PROBLEM TO WORK ON
Your answer must be the full listing, word for word, with no images in it.

SUPPLIED INFORMATION

>>

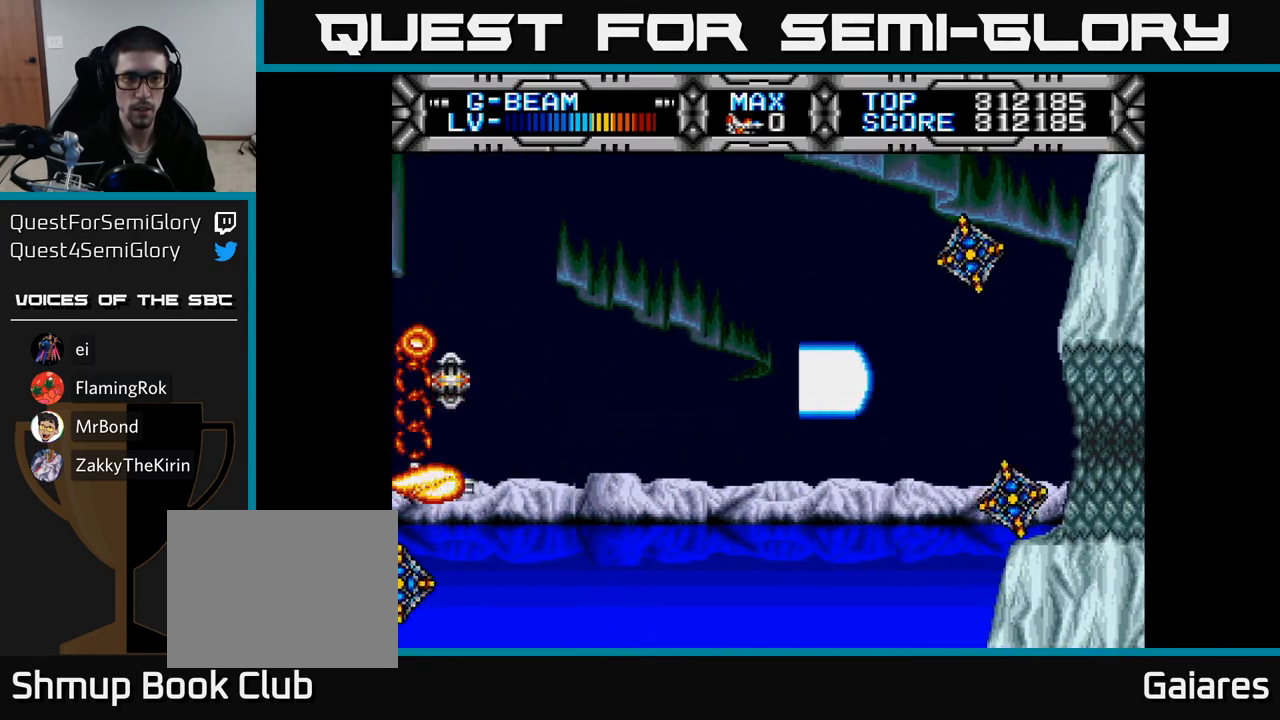
{"buttons": ["X", "DPAD_UP", "DPAD_RIGHT"], "right_stick": "center", "events": [[50, "DPAD_RIGHT", "down"], [283, "DPAD_UP", "down"]]}
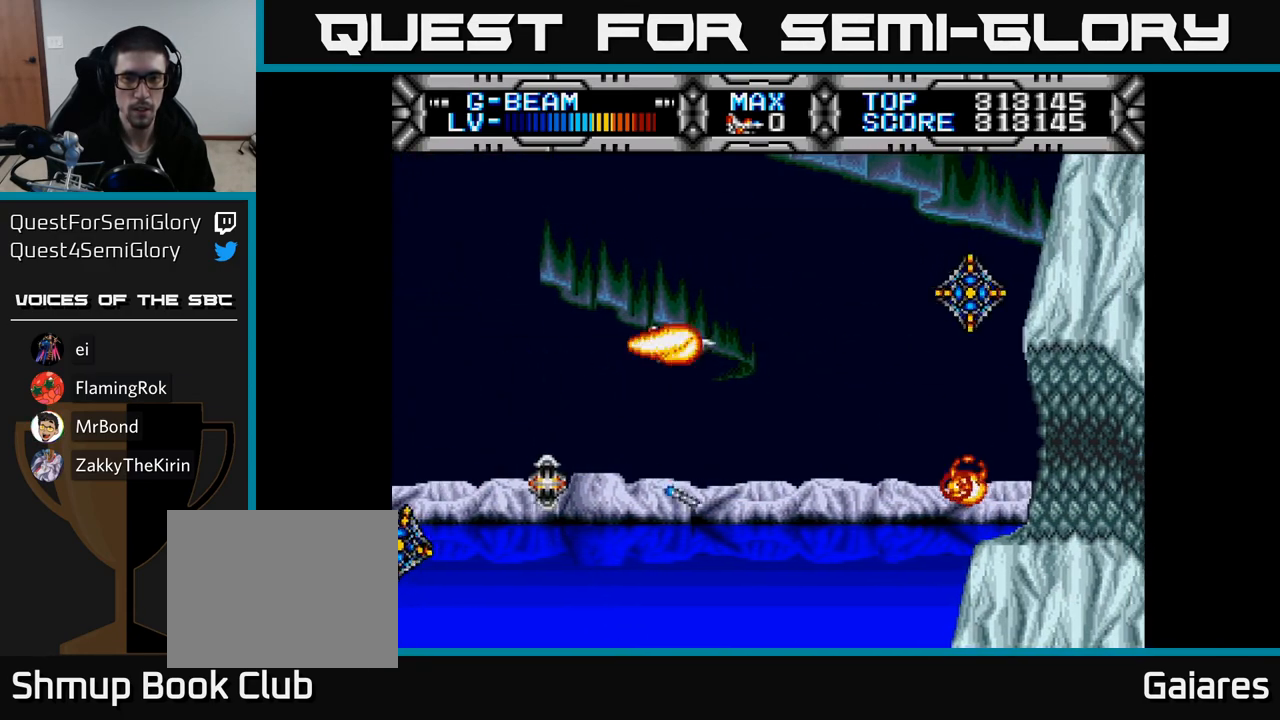
{"buttons": ["X"], "right_stick": "center", "events": [[50, "DPAD_UP", "up"], [133, "DPAD_DOWN", "down"], [167, "DPAD_RIGHT", "up"], [333, "DPAD_DOWN", "up"]]}
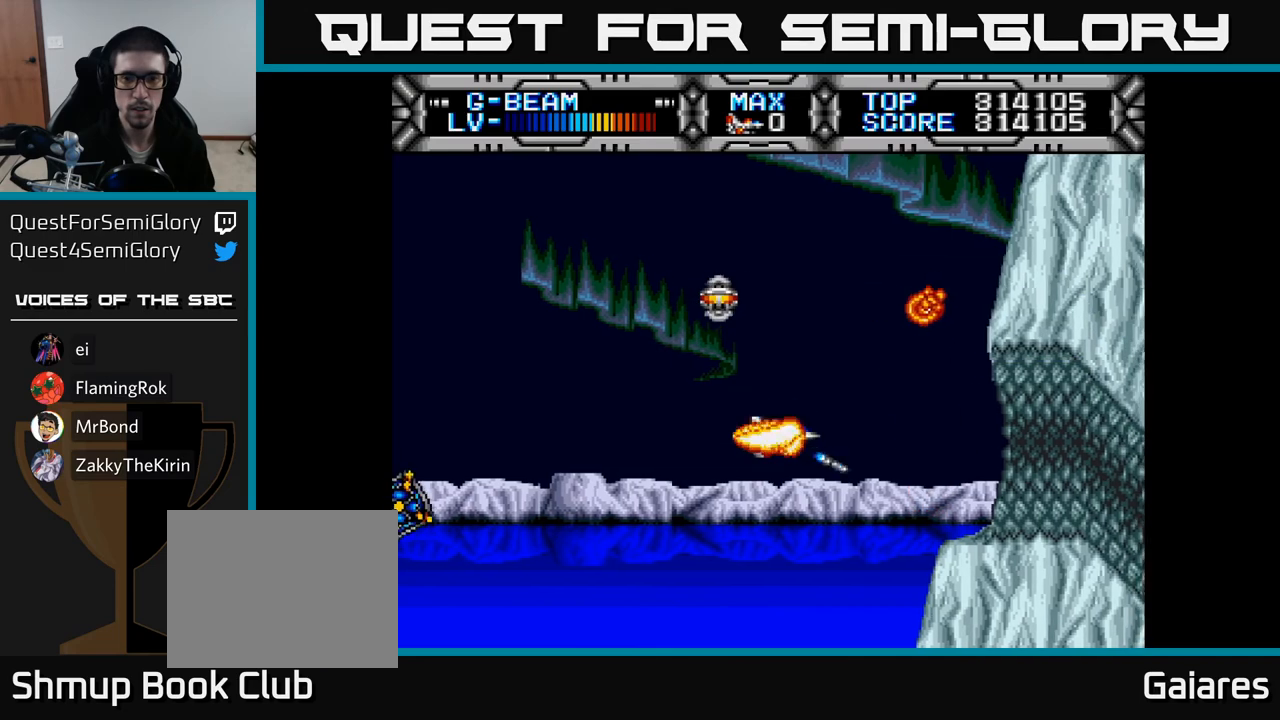
{"buttons": ["X"], "right_stick": "center", "events": [[50, "DPAD_DOWN", "down"], [117, "DPAD_DOWN", "up"], [400, "DPAD_UP", "down"], [433, "DPAD_LEFT", "down"], [450, "DPAD_UP", "up"], [500, "DPAD_LEFT", "up"]]}
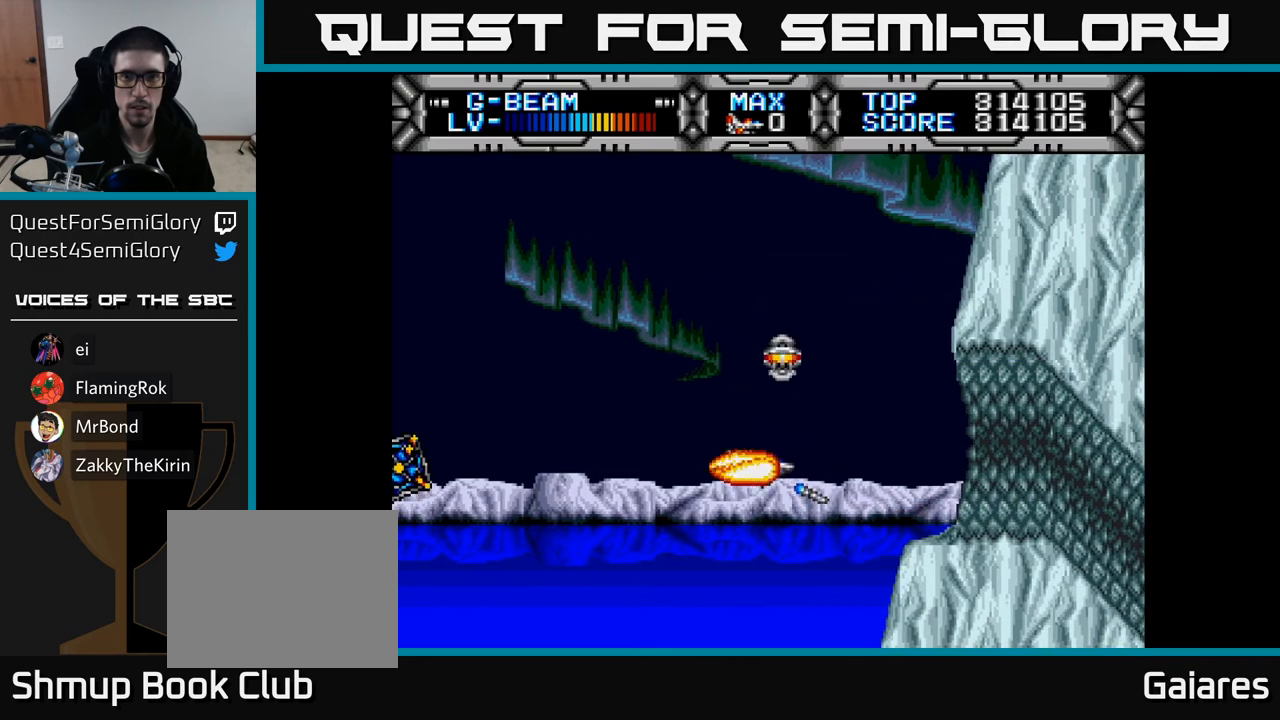
{"buttons": ["X"], "right_stick": "center", "events": [[267, "A", "down"], [317, "A", "up"]]}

<<

RESULT
{"buttons": ["X", "DPAD_UP", "DPAD_RIGHT"], "right_stick": "center", "events": [[50, "DPAD_RIGHT", "down"], [283, "DPAD_UP", "down"]]}
{"buttons": ["X"], "right_stick": "center", "events": [[50, "DPAD_UP", "up"], [133, "DPAD_DOWN", "down"], [167, "DPAD_RIGHT", "up"], [333, "DPAD_DOWN", "up"]]}
{"buttons": ["X"], "right_stick": "center", "events": [[50, "DPAD_DOWN", "down"], [117, "DPAD_DOWN", "up"], [400, "DPAD_UP", "down"], [433, "DPAD_LEFT", "down"], [450, "DPAD_UP", "up"], [500, "DPAD_LEFT", "up"]]}
{"buttons": ["X"], "right_stick": "center", "events": [[267, "A", "down"], [317, "A", "up"]]}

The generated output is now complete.